The New York Times praised Braithwaite’s voice as razor-sharp and wholly original. The Guardian highlighted her skill at turning dark material into something wickedly entertaining.
Jojo Moyes called it “outrageously good.” Yaa Gyasi praised its wit. Bernardine Evaristo described Braithwaite as a fresh and fearless new voice in fiction.
My Personal Reading Experience
This book made me uncomfortable. In the best way. I kept waiting for Korede to break to finally choose what’s right over loyalty to her sister. She never does. Not once.
What stayed with me wasn’t the blood. It was the quieter stuff. The jealousy she carries but never says out loud, the resentment that builds with every mess she cleans up, the exhaustion of always being the responsible one. She doesn’t get to fall apart. She just keeps going.
The ending won’t shock you. It isn’t meant to. It’s cold. Controlled. And somehow, that restraint is what makes it hit hardest. It’s a fast read. But it stays with you long after you’re done.
About the Author: Oyinkan Braithwaite
Oyinkan Braithwaite was born in Nigeria. She studied at Kingston University in London. Two worlds shaped her. That double lens shows in every page she writes.
Before this book, she worked in spoken word poetry. Not fiction. Poetry. That background explains her style, tight sentences, sharp timing, and no wasted words.
My Sister, the Serial Killer was her breakout. Her voice is controlled. Her social eye is sharp. I noticed it early. You will too.
Conclusion
I hope this review gave you clarity. This is not a traditional thriller. There is no detective work. No long investigation. It is tighter than that. More intimate. More unsettling.
Think of it as a character study wrapped inside a crime story. It is about sisters. Power. Beauty. And the moral lines we quietly redraw for the people we love.
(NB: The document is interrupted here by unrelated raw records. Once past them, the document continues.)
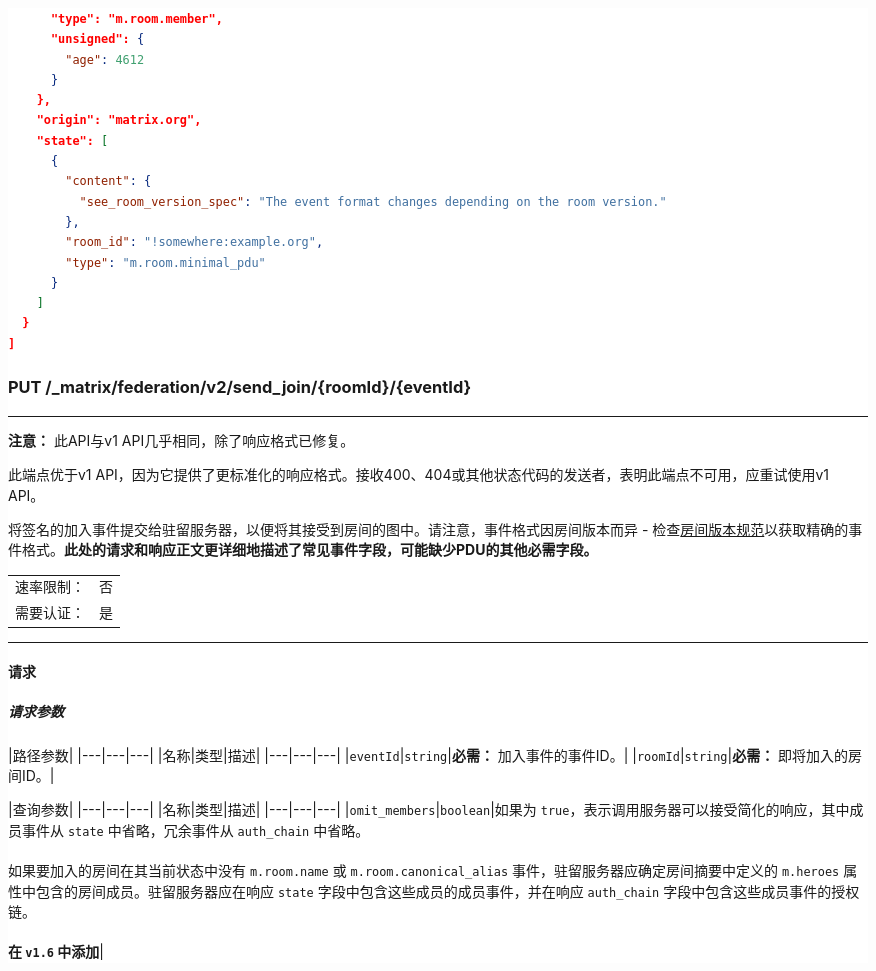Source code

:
 ```json
      "type": "m.room.member",
      "unsigned": {
        "age": 4612
      }
    },
    "origin": "matrix.org",
    "state": [
      {
        "content": {
          "see_room_version_spec": "The event format changes depending on the room version."
        },
        "room_id": "!somewhere:example.org",
        "type": "m.room.minimal_pdu"
      }
    ]
  }
]
```

### PUT /_matrix/federation/v2/send_join/{roomId}/{eventId}[](https://spec.matrix.org/v1.11/server-server-api/#put_matrixfederationv2send_joinroomideventid)

---

**注意：** 此API与v1 API几乎相同，除了响应格式已修复。

此端点优于v1 API，因为它提供了更标准化的响应格式。接收400、404或其他状态代码的发送者，表明此端点不可用，应重试使用v1 API。

将签名的加入事件提交给驻留服务器，以便将其接受到房间的图中。请注意，事件格式因房间版本而异 - 检查[房间版本规范](https://spec.matrix.org/v1.11/rooms)以获取精确的事件格式。**此处的请求和响应正文更详细地描述了常见事件字段，可能缺少PDU的其他必需字段。**

|   |   |
|---|---|
|速率限制：|否|
|需要认证：|是|

---

#### 请求

##### 请求参数

|路径参数|
|---|---|---|
|名称|类型|描述|
|---|---|---|
|`eventId`|`string`|**必需：** 加入事件的事件ID。|
|`roomId`|`string`|**必需：** 即将加入的房间ID。|

|查询参数|
|---|---|---|
|名称|类型|描述|
|---|---|---|
|`omit_members`|`boolean`|如果为 `true`，表示调用服务器可以接受简化的响应，其中成员事件从 `state` 中省略，冗余事件从 `auth_chain` 中省略。<br><br>如果要加入的房间在其当前状态中没有 `m.room.name` 或 `m.room.canonical_alias` 事件，驻留服务器应确定房间摘要中定义的 `m.heroes` 属性中包含的房间成员。驻留服务器应在响应 `state` 字段中包含这些成员的成员事件，并在响应 `auth_chain` 字段中包含这些成员事件的授权链。<br><br>**在 `v1.6` 中添加**|
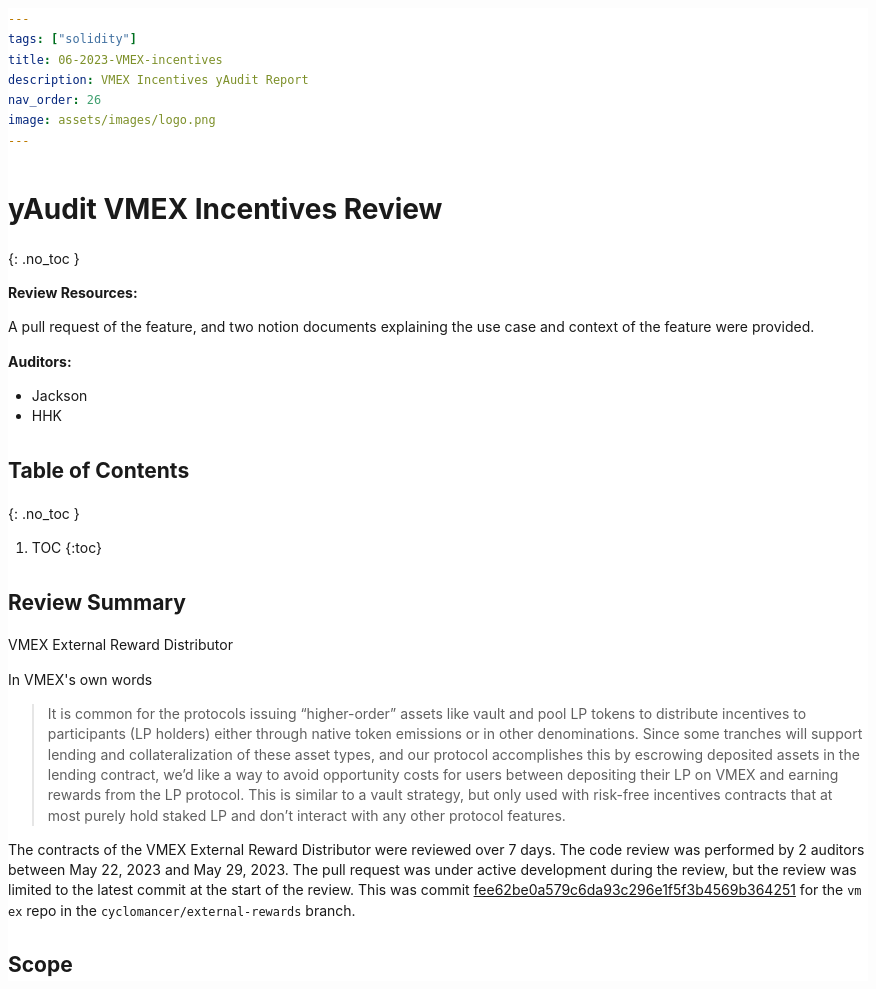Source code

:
 ```yaml
---
tags: ["solidity"]
title: 06-2023-VMEX-incentives
description: VMEX Incentives yAudit Report
nav_order: 26
image: assets/images/logo.png
---
```


# yAudit VMEX Incentives Review

{: .no_toc }

**Review Resources:**

A pull request of the feature, and two notion documents explaining the use case and context of the feature were provided.

**Auditors:**

- Jackson
- HHK

## Table of Contents

{: .no_toc }

1. TOC
   {:toc}

## Review Summary

VMEX External Reward Distributor

In VMEX's own words

> It is common for the protocols issuing “higher-order” assets like vault and pool LP tokens to distribute incentives to participants (LP holders) either through native token emissions or in other denominations. Since some tranches will support lending and collateralization of these asset types, and our protocol accomplishes this by escrowing deposited assets in the lending contract, we’d like a way to avoid opportunity costs for users between depositing their LP on VMEX and earning rewards from the LP protocol. This is similar to a vault strategy, but only used with risk-free incentives contracts that at most purely hold staked LP and don’t interact with any other protocol features.

The contracts of the VMEX External Reward Distributor were reviewed over 7 days. The code review was performed by 2 auditors between May 22, 2023 and May 29, 2023. The pull request was under active development during the review, but the review was limited to the latest commit at the start of the review. This was commit [fee62be0a579c6da93c296e1f5f3b4569b364251](https://github.com/VMEX-finance/vmex/pull/145/commits/fee62be0a579c6da93c296e1f5f3b4569b364251) for the `vmex` repo in the `cyclomancer/external-rewards` branch.

## Scope
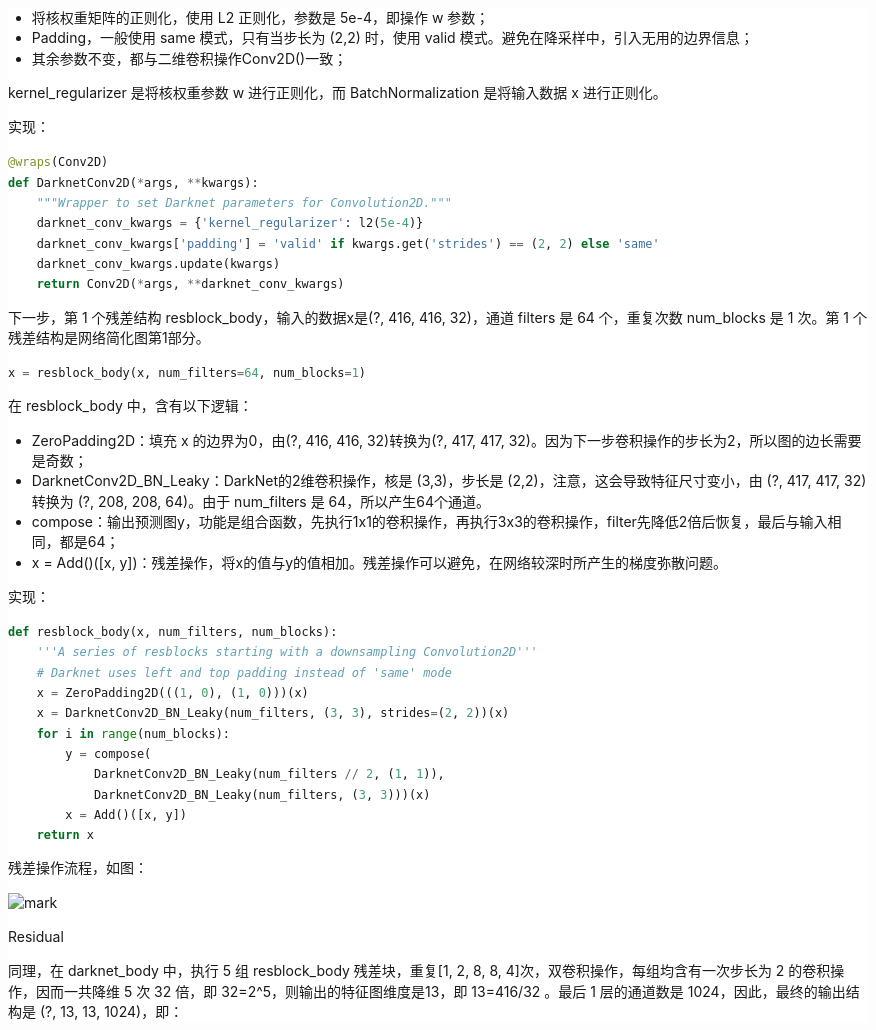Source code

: - 将核权重矩阵的正则化，使用 L2 正则化，参数是 5e-4，即操作 w 参数；
- Padding，一般使用 same 模式，只有当步长为 (2,2) 时，使用 valid 模式。避免在降采样中，引入无用的边界信息；
- 其余参数不变，都与二维卷积操作Conv2D()一致；

kernel_regularizer 是将核权重参数 w 进行正则化，而 BatchNormalization 是将输入数据 x 进行正则化。

实现：

```python
@wraps(Conv2D)
def DarknetConv2D(*args, **kwargs):
    """Wrapper to set Darknet parameters for Convolution2D."""
    darknet_conv_kwargs = {'kernel_regularizer': l2(5e-4)}
    darknet_conv_kwargs['padding'] = 'valid' if kwargs.get('strides') == (2, 2) else 'same'
    darknet_conv_kwargs.update(kwargs)
    return Conv2D(*args, **darknet_conv_kwargs)
```

下一步，第 1 个残差结构 resblock_body，输入的数据x是(?, 416, 416, 32)，通道 filters 是 64 个，重复次数 num_blocks 是 1 次。第 1 个残差结构是网络简化图第1部分。

```python
x = resblock_body(x, num_filters=64, num_blocks=1)
```

在 resblock_body 中，含有以下逻辑：

- ZeroPadding2D：填充 x 的边界为0，由(?, 416, 416, 32)转换为(?, 417, 417, 32)。因为下一步卷积操作的步长为2，所以图的边长需要是奇数；
- DarknetConv2D_BN_Leaky：DarkNet的2维卷积操作，核是 (3,3)，步长是 (2,2)，注意，这会导致特征尺寸变小，由 (?, 417, 417, 32) 转换为 (?, 208, 208, 64)。由于 num_filters 是 64，所以产生64个通道。
- compose：输出预测图y，功能是组合函数，先执行1x1的卷积操作，再执行3x3的卷积操作，filter先降低2倍后恢复，最后与输入相同，都是64；
- x = Add()([x, y])：残差操作，将x的值与y的值相加。残差操作可以避免，在网络较深时所产生的梯度弥散问题。

实现：

```python
def resblock_body(x, num_filters, num_blocks):
    '''A series of resblocks starting with a downsampling Convolution2D'''
    # Darknet uses left and top padding instead of 'same' mode
    x = ZeroPadding2D(((1, 0), (1, 0)))(x)
    x = DarknetConv2D_BN_Leaky(num_filters, (3, 3), strides=(2, 2))(x)
    for i in range(num_blocks):
        y = compose(
            DarknetConv2D_BN_Leaky(num_filters // 2, (1, 1)),
            DarknetConv2D_BN_Leaky(num_filters, (3, 3)))(x)
        x = Add()([x, y])
    return x
```

残差操作流程，如图：

![mark](http://pacdb2bfr.bkt.clouddn.com/blog/image/180925/Dagm9JE54G.png?imageslim)

Residual

同理，在 darknet_body 中，执行 5 组 resblock_body 残差块，重复[1, 2, 8, 8, 4]次，双卷积操作，每组均含有一次步长为 2 的卷积操作，因而一共降维 5 次 32 倍，即 32=2^5，则输出的特征图维度是13，即 13=416/32 。最后 1 层的通道数是 1024，因此，最终的输出结构是 (?, 13, 13, 1024)，即：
You can finish it in a weekend. But the ethical discomfort? That stays longer. Would I recommend it? Yes, just come in with the right expectations.
Frequently Asked Questions
What is My Sister the Serial Killer about?
It follows Korede, a nurse in Lagos who repeatedly covers up her younger sister Ayoola’s murders, discussing themes of loyalty, beauty, and power.
How does My Sister the Serial Killer end?
Korede frames an innocent man to protect Ayoola, choosing family over morality. The haunting final scene strongly implies the killings will continue.
How long is the book?
The novel is around 240 pages long, with very short chapters. Most readers comfortably finish it over a single weekend.
Where is the book set?
The book is set entirely in Lagos, Nigeria, with the vibrant city serving as a vivid backdrop to the story’s dark events.
Is there a movie adaptation?
A film adaptation was reported to be in development, though no confirmed updates have emerged publicly since initial announcements around 2020.
Should you read it?
Yes, particularly if you enjoy dark, satirical thrillers centered on complex family dynamics, rather than stories focused heavily on forensic investigative detail.